------ Data to process

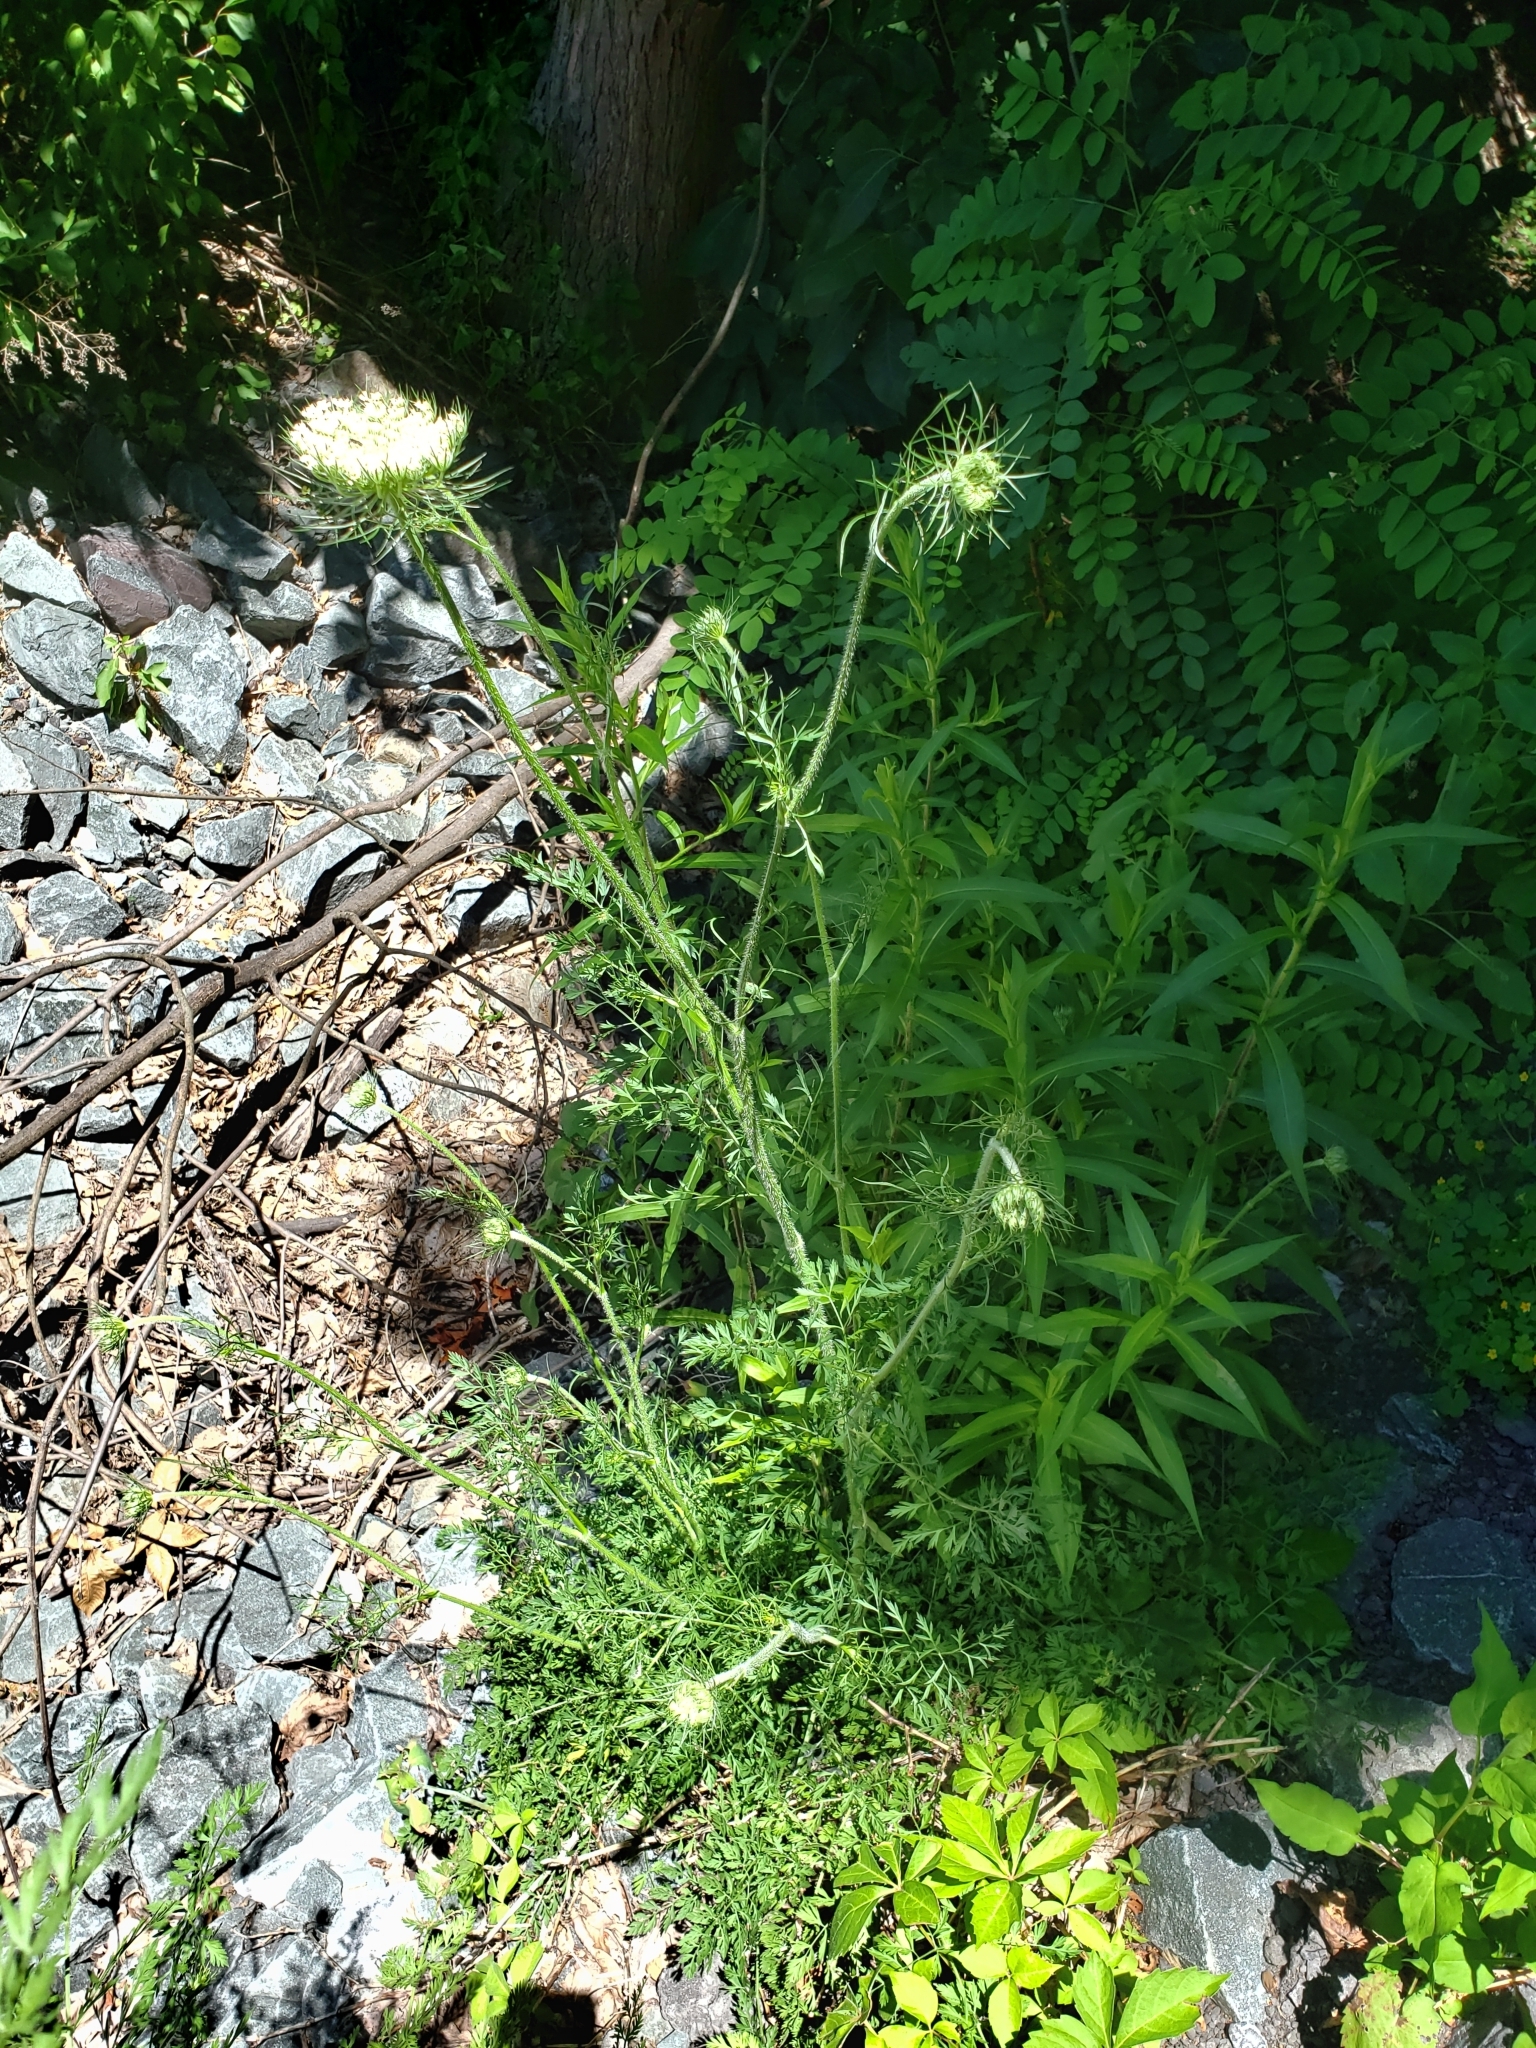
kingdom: Plantae
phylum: Tracheophyta
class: Magnoliopsida
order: Apiales
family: Apiaceae
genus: Daucus
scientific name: Daucus carota
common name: Wild carrot
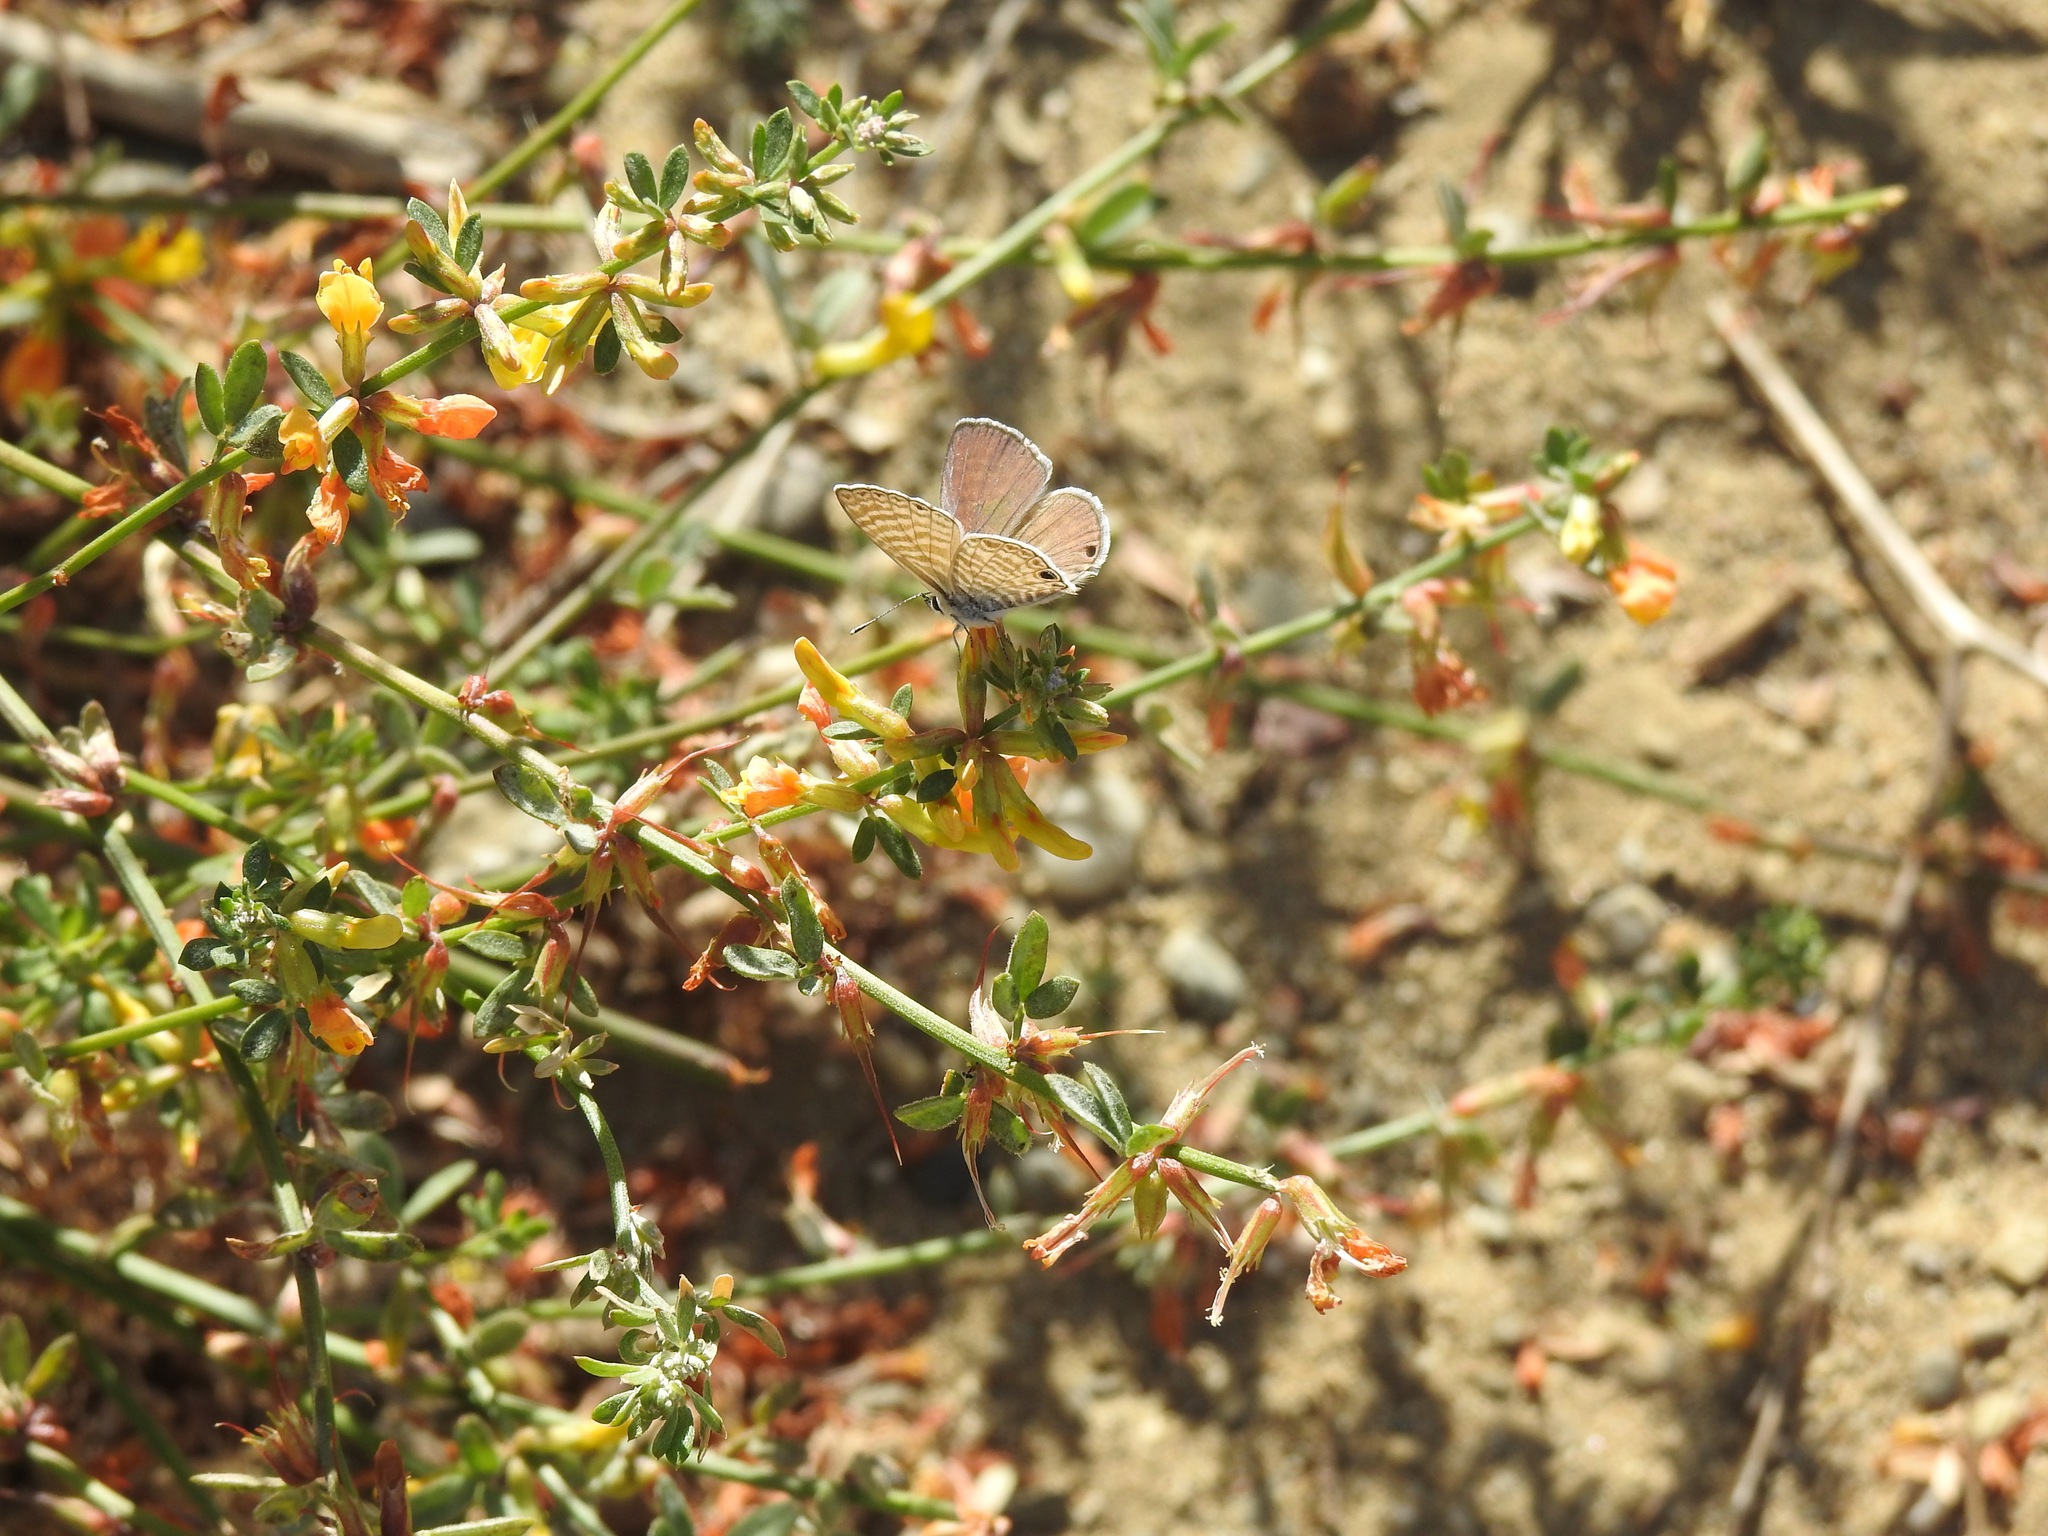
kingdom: Animalia
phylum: Arthropoda
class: Insecta
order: Lepidoptera
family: Lycaenidae
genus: Leptotes
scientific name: Leptotes marina
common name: Marine blue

------------

Work to complete: Revise the records from the line with "scientific name: Daucus carota" through the end of the records by replacing "common name" with "vernacular name" and changing nothing else, and give only those lines without the pictures.

Written response:
scientific name: Daucus carota
vernacular name: Wild carrot
kingdom: Animalia
phylum: Arthropoda
class: Insecta
order: Lepidoptera
family: Lycaenidae
genus: Leptotes
scientific name: Leptotes marina
vernacular name: Marine blue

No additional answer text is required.